Sentiment analysis for the win

This project is described to the extent to which is possible as some of its details are confidential.

“Can we quantify qualitative data?”

The problem: Getting true metrics from textual data is hard. You can always give users quantitative surveys, and if one is consistent with the distributions, you’ll have a reliable method of comparing performance, or at least, users’ perception of performance. But what if your text input is not natively quantitative? What would you do with emails, text messages and tweets? These are the cases in which sentiment analysis is useful.

1. Sentimental values

Sentiment analysis is an approach to evaluate people’s attitudes towards a specific topic based on the words used to address such a topic. Sentiment analysis tools score phrases or full paragraphs as positive, negative or neutral and some even give a numeric score. However, most of the commercially available tools are not clear about the methodology used to perform these analyses (and in some cases, they are quite expensive). Instead of using an existing tool, I decided to create one that would allow me and my team to get not only the metrics that we wanted but also to iterate and improve the tool itself because, although the existing tools are good enough, they are generic and not designed for the specific needs of each user. Certainly, they were not designed for the company that I developed this solution for.

2. So sentimental…

The proposed solution was (or at least sounds) quite simple: To use a database of words individually ranked for sentiment, identify them within a phrase, and average their sentiment values to get a general value for the entire phrase. The same approach could be taken for the entire corpus of phrases if necessary. As mentioned before, these phrases could come from tweets, emails or any other form of feedback in text format.

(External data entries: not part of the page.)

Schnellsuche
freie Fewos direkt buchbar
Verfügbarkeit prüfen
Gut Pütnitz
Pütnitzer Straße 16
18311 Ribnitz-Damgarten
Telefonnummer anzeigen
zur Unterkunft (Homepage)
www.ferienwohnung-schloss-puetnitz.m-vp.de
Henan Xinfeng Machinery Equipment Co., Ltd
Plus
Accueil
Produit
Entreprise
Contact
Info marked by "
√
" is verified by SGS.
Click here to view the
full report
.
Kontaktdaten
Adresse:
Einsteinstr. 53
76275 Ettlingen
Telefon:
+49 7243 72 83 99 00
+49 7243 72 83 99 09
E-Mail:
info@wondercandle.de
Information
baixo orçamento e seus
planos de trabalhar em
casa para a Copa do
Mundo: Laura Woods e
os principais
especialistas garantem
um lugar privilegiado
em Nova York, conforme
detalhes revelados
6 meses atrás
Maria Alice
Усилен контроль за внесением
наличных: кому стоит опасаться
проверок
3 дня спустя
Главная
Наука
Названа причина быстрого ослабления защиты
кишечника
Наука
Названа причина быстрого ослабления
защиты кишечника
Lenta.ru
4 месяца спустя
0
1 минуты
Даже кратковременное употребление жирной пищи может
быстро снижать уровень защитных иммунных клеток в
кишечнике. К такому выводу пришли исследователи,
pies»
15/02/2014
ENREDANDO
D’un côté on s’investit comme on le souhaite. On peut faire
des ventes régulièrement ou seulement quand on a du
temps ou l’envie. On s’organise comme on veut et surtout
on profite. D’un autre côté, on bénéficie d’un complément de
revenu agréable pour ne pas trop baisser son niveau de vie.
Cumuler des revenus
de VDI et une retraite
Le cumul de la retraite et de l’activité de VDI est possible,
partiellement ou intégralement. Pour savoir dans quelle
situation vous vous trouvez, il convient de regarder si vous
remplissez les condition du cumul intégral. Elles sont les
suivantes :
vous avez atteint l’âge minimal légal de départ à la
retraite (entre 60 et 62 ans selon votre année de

After identifying a suitable database, it was only a matter of developing a script that would compare the words in the analyzed phrases with the ranked database, retrieve their given value and average it.

3. One for all and all for one…

Besides providing the analysis itself, this approach allowed us to use the same bar to measure every potential text input, eliminating the problem of having to align different distributions. It also allowed us to identify the most commonly used words, and to rank and add our own words to the ranked list, adapting an existing resource to our own particular needs.